:: DATA LISTING ::

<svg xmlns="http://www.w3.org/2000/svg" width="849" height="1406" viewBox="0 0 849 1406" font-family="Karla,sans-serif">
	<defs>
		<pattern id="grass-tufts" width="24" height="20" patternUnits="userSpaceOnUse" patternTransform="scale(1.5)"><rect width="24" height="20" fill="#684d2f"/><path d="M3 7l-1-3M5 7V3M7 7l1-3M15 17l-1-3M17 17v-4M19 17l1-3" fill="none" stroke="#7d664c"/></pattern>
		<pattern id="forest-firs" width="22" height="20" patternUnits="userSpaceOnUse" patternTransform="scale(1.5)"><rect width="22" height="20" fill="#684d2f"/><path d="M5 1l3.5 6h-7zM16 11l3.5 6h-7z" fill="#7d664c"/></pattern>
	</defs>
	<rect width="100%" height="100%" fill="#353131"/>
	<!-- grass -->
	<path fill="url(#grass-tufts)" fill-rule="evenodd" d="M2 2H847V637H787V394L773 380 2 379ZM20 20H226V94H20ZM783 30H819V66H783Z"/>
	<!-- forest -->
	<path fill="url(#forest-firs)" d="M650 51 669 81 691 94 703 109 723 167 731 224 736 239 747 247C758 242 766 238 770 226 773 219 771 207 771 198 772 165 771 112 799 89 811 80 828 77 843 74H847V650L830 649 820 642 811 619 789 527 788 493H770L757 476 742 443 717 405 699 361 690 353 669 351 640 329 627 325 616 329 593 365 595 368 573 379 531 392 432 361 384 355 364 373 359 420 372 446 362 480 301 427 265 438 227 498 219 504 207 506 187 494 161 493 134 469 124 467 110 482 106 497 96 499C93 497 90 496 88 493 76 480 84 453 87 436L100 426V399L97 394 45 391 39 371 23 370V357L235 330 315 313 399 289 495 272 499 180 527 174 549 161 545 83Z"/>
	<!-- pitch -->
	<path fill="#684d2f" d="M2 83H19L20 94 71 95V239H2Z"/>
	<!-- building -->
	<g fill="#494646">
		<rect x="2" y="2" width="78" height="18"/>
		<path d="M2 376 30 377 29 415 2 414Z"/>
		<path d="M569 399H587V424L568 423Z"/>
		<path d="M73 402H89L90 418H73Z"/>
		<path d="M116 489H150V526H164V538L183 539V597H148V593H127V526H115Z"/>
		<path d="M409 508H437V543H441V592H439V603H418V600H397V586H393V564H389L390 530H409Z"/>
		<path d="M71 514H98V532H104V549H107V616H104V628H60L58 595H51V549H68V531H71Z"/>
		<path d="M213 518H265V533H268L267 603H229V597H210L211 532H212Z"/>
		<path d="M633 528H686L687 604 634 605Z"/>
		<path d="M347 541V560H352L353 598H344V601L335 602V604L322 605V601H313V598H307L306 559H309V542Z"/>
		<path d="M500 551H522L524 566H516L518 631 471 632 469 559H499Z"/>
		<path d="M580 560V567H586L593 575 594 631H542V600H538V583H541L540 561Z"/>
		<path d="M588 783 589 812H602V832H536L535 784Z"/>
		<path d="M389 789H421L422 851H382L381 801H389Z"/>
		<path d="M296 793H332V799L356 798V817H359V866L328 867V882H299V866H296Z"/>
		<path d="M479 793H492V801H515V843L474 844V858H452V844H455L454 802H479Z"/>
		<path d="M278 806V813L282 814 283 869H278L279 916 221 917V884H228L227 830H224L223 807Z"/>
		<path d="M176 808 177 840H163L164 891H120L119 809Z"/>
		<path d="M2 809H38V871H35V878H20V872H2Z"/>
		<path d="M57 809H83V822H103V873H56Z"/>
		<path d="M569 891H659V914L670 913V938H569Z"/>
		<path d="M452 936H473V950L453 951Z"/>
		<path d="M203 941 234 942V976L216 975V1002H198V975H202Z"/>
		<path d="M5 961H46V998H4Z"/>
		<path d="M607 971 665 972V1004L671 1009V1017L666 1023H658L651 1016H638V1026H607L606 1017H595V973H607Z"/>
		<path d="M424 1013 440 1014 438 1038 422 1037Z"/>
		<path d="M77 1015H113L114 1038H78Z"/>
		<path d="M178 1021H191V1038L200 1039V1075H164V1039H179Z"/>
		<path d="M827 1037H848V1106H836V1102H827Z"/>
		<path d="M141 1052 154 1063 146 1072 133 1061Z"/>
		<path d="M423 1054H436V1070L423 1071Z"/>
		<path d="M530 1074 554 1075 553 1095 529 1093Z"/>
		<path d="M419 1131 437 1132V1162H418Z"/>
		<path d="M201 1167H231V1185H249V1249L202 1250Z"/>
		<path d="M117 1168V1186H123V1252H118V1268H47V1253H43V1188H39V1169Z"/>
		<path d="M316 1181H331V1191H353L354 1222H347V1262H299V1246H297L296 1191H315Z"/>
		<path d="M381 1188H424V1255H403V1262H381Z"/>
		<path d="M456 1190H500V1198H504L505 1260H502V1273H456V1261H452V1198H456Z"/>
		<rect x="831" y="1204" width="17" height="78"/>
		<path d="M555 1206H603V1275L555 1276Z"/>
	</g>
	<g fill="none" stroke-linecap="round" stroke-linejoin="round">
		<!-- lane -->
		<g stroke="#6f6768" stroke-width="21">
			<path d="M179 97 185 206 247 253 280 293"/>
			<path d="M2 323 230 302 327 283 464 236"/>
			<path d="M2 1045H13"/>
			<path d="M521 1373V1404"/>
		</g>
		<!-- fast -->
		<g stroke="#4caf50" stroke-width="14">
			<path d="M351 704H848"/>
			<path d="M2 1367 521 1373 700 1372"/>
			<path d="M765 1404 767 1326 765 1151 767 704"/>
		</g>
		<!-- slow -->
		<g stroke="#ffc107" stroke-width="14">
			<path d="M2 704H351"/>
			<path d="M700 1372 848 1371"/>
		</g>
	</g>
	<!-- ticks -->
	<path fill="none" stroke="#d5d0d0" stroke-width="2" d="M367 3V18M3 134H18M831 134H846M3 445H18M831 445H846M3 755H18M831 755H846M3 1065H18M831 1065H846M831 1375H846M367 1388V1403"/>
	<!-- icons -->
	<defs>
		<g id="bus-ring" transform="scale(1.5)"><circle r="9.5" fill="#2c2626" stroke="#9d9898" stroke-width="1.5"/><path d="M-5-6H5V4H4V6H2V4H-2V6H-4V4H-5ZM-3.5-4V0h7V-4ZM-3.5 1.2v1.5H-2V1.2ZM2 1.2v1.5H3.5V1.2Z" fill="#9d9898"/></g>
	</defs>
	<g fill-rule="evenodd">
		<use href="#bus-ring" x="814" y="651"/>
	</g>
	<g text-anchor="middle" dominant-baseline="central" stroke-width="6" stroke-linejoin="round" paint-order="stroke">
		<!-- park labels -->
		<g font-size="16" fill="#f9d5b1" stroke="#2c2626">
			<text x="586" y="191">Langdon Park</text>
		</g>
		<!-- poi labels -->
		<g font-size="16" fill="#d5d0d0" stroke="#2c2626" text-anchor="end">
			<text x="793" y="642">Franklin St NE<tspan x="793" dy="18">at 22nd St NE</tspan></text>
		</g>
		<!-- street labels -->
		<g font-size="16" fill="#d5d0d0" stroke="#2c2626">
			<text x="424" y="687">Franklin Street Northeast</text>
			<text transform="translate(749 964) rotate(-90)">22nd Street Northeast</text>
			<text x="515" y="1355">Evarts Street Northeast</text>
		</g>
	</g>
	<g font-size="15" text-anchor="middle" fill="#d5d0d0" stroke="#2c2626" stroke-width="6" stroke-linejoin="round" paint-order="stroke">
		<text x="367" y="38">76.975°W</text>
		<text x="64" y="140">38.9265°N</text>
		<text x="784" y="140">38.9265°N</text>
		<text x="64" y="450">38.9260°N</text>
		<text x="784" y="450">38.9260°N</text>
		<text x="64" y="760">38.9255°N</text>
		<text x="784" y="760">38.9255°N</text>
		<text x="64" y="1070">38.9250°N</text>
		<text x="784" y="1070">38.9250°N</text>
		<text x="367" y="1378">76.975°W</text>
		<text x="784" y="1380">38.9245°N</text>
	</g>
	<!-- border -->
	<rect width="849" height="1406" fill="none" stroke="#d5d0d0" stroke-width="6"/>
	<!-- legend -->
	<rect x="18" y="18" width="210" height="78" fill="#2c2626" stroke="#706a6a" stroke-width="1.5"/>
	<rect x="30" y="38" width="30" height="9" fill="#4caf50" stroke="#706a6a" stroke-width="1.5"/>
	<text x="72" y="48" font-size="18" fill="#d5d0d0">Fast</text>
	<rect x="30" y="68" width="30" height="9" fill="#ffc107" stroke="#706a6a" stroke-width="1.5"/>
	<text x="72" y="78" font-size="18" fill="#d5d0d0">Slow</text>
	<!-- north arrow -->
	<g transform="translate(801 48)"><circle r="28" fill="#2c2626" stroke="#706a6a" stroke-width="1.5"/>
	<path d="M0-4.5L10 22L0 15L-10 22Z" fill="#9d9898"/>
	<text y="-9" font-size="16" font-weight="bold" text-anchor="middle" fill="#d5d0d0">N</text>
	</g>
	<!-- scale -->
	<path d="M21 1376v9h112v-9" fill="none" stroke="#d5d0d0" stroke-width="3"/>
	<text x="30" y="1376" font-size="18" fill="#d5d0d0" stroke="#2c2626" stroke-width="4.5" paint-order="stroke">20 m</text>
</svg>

:::

§ **ACTION ITEM**
Please transcribe only the lines in the records above running from the line that has "<!-- park labels -->" through the line that has "<!-- legend -->", both included, exactly as they appear.

§ **SOLUTION FOR THIS PROBLEM**
		<!-- park labels -->
		<g font-size="16" fill="#f9d5b1" stroke="#2c2626">
			<text x="586" y="191">Langdon Park</text>
		</g>
		<!-- poi labels -->
		<g font-size="16" fill="#d5d0d0" stroke="#2c2626" text-anchor="end">
			<text x="793" y="642">Franklin St NE<tspan x="793" dy="18">at 22nd St NE</tspan></text>
		</g>
		<!-- street labels -->
		<g font-size="16" fill="#d5d0d0" stroke="#2c2626">
			<text x="424" y="687">Franklin Street Northeast</text>
			<text transform="translate(749 964) rotate(-90)">22nd Street Northeast</text>
			<text x="515" y="1355">Evarts Street Northeast</text>
		</g>
	</g>
	<g font-size="15" text-anchor="middle" fill="#d5d0d0" stroke="#2c2626" stroke-width="6" stroke-linejoin="round" paint-order="stroke">
		<text x="367" y="38">76.975°W</text>
		<text x="64" y="140">38.9265°N</text>
		<text x="784" y="140">38.9265°N</text>
		<text x="64" y="450">38.9260°N</text>
		<text x="784" y="450">38.9260°N</text>
		<text x="64" y="760">38.9255°N</text>
		<text x="784" y="760">38.9255°N</text>
		<text x="64" y="1070">38.9250°N</text>
		<text x="784" y="1070">38.9250°N</text>
		<text x="367" y="1378">76.975°W</text>
		<text x="784" y="1380">38.9245°N</text>
	</g>
	<!-- border -->
	<rect width="849" height="1406" fill="none" stroke="#d5d0d0" stroke-width="6"/>
	<!-- legend -->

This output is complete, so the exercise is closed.